7              The Court of Appeal held that there was sufficiently cogent evidence in the appellant’s favour that Jiaravanon had agreed on 8 May 2013 that the Deposit would be applied to hold the 100L #15 and 100G #15 until at least 31 May 2013 so that Jiaravanon could choose between them. The Court’s reasons, in brief, were as follows:

 

a.    While it was a significant weakness in the appellant’s case that there was no documentation of the fresh terms for the appellant’s receipt of the Deposit, this was not insurmountable if the factual matrix clearly pointed towards the existence of the alleged agreement: at [66].

 

b.    The testimony of the appellant’s Azimut-brand representative, who met Jiaravanon on 8 May 2013, was consistent with the surrounding evidence, including the relevant documentary evidence and the parties’ contemporaneous conduct: at [65].

 

c.     Viewed in its proper context, the appellant’s decision to remit the Deposit on 9 May 2013 to Azimut must have followed from Jiaravanon’s agreement on 8 May 2013 to apply the Deposit to reserve the 100L #15 and 100G #15. This was supported by the text of the remittance record; the similarity in the structure of the alleged holding deposit agreement and that of the earlier abortive holding agreement; and the evidence of the appellant’s reliance on Jiaravanon’s authorisation to remit the Deposit to Azimut: at [67]–[72].

 

d.    The manner in which the parties conducted themselves was consistent with the alleged agreement. First, Jiaravanon and the appellant knew that Azimut was holding the 100L #15 and 100G #15 off the market for Jiaravanon until 31 May 2013, and that Azimut would only do so if a holding deposit had been paid to it. Second, the fact that the compromise agreement reached on 31 July 2013 was understood as a “concession”, as well as Jiaravanon’s willingness to pay the remainder of the purchase price of the Azimut 64 under that existing contract without accounting for the Remainder, suggested that the Deposit ought to have been forfeited when Jiaravanon decided not to purchase either of the 100-ft yachts. Third, Jiaravanon failed to challenge the appellant’s assertions of the alleged holding deposit agreement of 8 May 2013, though less weight was placed on this evidence because the relevant correspondence could have been crafted to buttress either party’s position as the dispute over the Remainder had crystallised by that time: at [73]–[79].

 

8                Since the parties agreed on 8 May 2013 that the appellant would retain and apply the Deposit for the purpose of securing the 100L #15 and 100G #15 until 31 May 2013 for Jiaravanon to choose between them, the basis of the Deposit did not fail because both yachts were kept off the market for Jiaravanon until at least 31 May 2013. Jiaravanon’s decision not to purchase either yacht did not cause a total failure of basis because the payment was not made on the basis that a contract of purchase would be executed.

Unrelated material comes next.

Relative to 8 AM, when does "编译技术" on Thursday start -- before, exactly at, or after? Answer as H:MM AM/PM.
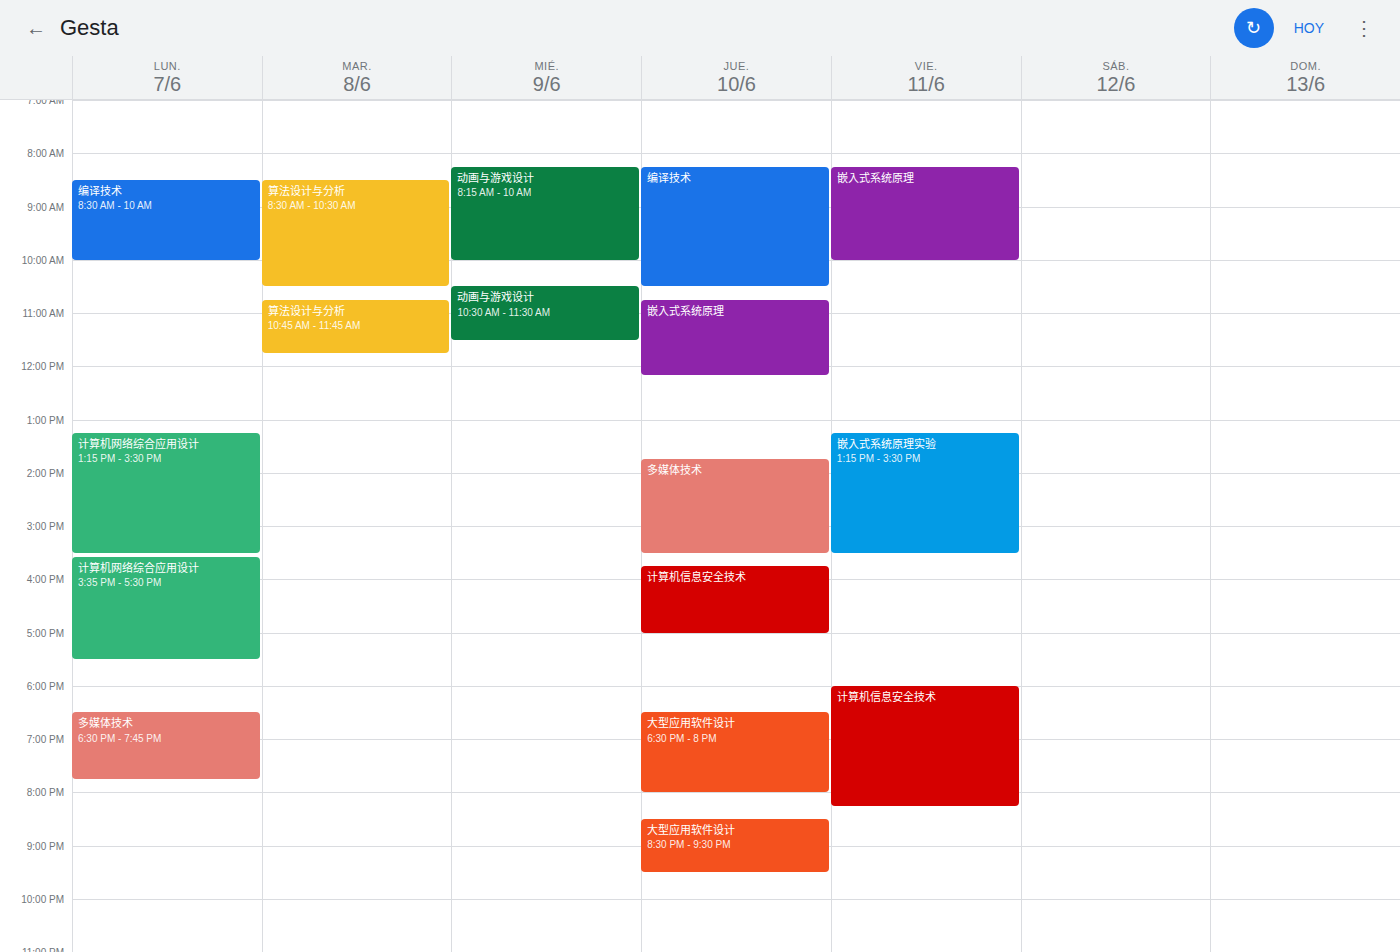
8:15 AM -- after 8 AM, 15 minutes below the 8 AM line.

Accordingly, the appellant was not liable to return the Remainder to Jiaravanon: at [81] and [83].

 

This summary is provided to assist in the understanding of the Court’s judgment. It is not intended to be a substitute for the reasons of the Court. All numbers in bold font and square brackets refer to the corresponding paragraph numbers in the Court’s judgment.